■ **課題**
雑談読書について述べた抜粋を、最後の文に続けて書き継ぎなさい。

雑談読書の距離
2024年10月18日、初回となる雑談読書を開催した。「開催した」というよりも雑談読書の形式に於いては「協力して頂いた」に近い。
雑談読書というのは、主催である私自身が困難を感じる読書体験に「人に見守られながら音読して雑談して読書する」という形で人を巻き込み協力を要請する読書形式である。雑談読書に協力してくださる方々の総称は「読書サポーター」と名付けた。読書する人/読書サポーターという関係が会に参加する時点で発生する。
読書サポーターの方々には現時点でいくつかのお願いをした。以下は著作権切れ作品を読書する雑談読書、X(旧:Twitter)内のスペースという機能を使って行った場合の例である。
今後雑談読書を続けるにあたって、お願いする項目が増えたり、改変していく可能性はあるが初回はこのようなお願いを事前説明した。
また多義的な表現もあるので補足すると
①の「見守り」についてはスペース開催の場合、読書サポーターがリスナー参加している時点で既に成立している。その前提から④のスピーカー参加が必須ではないという話に繋がる。最も、この雑談読書を実践するきっかけに「喫茶店での読書や勉強は何故だか捗るよなあ〜」という個人的な体験があった。この体験については私と同じく心当たりのある方はいらっしゃるのではないだろうか。雑談読書では読書サポーターに、喫茶店の「偶然そこに佇んでいた客」が「席で音読を始めた客に興味を持ったり持たなかったりしながら珈琲を飲む」というような役割をお願いしたいのだと思う。それが②の枝葉と表現した「目的は読書だがその過程に雑談のようなものが存在する」という構造にあたる。
参考までにカフェ勉と家勉の特徴や効果について簡易的に説明した記事を共有する。
ビジネス関連のサイトではあるので、タスクの完了を効率化する成果主義的な側面が強い内容だがカフェ勉に応じた人/家弁に応じた人の違いとして参考にしてもらえればと思う。
私自身は一般的な黙読での一人読書だと読める内容はかなり限られてくる。例えば多義的な表現が多用される小説だと読了するまでにかなりの時間と労力を要する。恐らくだが、多義的な文章というのは私にとって自身の情緒も取り出されるような作用があり、それはとても勇気がいることだった。出すと決めた時に雪崩のように湧き出た情緒に一人で立ち向かうのは負荷がかかるのかもしれない。そういったものを良い塩梅に調整する操作がうまくいかないように思う。なので直接的な干渉がなくとも、読書サポーターさんに見守られている状況は、心理的安全性が高く、それだけで読む事に対する余計な怯えがなくなっている。そこに存在しているという実感だけで助けられている。

■ **入力データ**
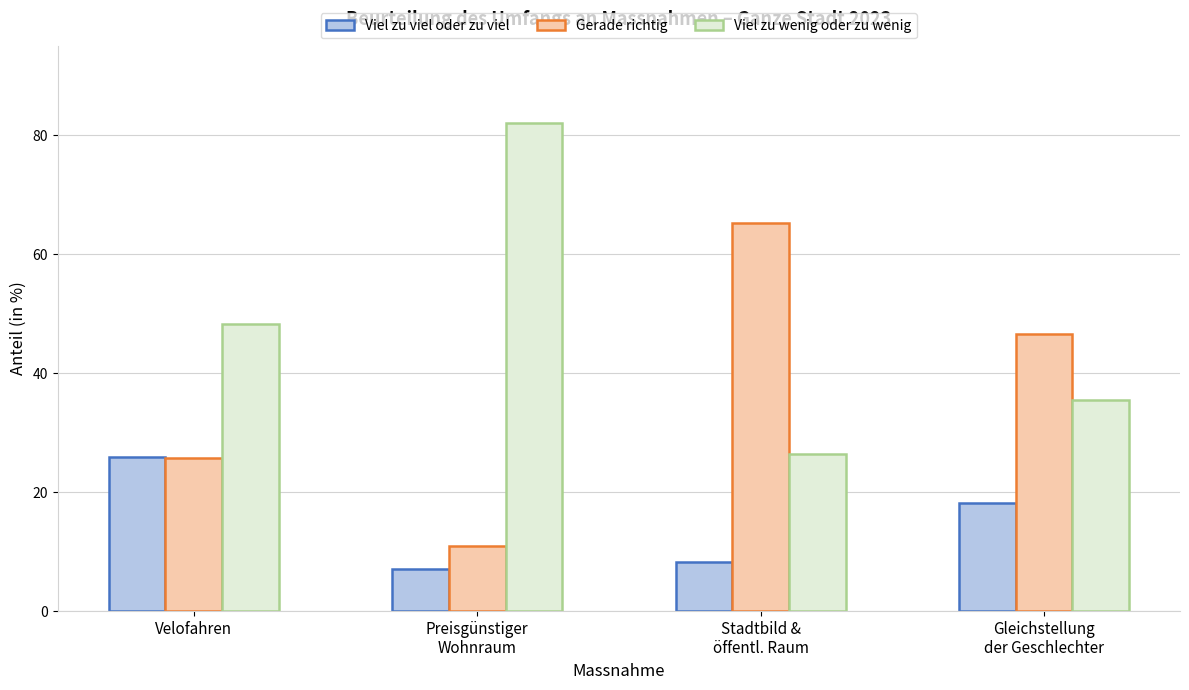

How many data points in Viel zu viel oder zu viel are less than 18?

2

■ **模範解答**
こちらの記事では黙読と音読についての興味深い関係が述べられていた。雑談読書以前の体験として幼少期に弟と雑談読書前夜のような時間を過ごしていた。その時は私が音読していたのだが「読めている」という実感が強くあった。その後雑談読書を開催する迄に友人に協力を願い、1対1での雑談読書をしたがその際も「読めてる」と思った。恐らく音読から黙読へ移行する段階で何らかの困難があった筈なのだが一義的な文章の場合はそれができている点から、何かそれだけが理由ではないようにも思う。
そのような体験から雑談読書を始める事にした。当初は読書サポーターを募ったものの、実際に助けてくれる人が現れるかも未知数だった。幸い協力してくださる方のお陰で初回を迎えることが出来た。
初回の感想としては、まず「読めた」。選書した内容が面白かったのもあるが、スペース開催でも安心して音読しながら読み進める事が出来た。また最中に作中の不明な生物に関する情報や自身の経験になぞらえたコメントを頂いたり、終了後にフィードバックや読書感想を頂き感動した。中には雑談読書中に絵を描かれたり、寝転びながらラジオのように聞いてくださった方も居たようで不思議な共時性を感じた。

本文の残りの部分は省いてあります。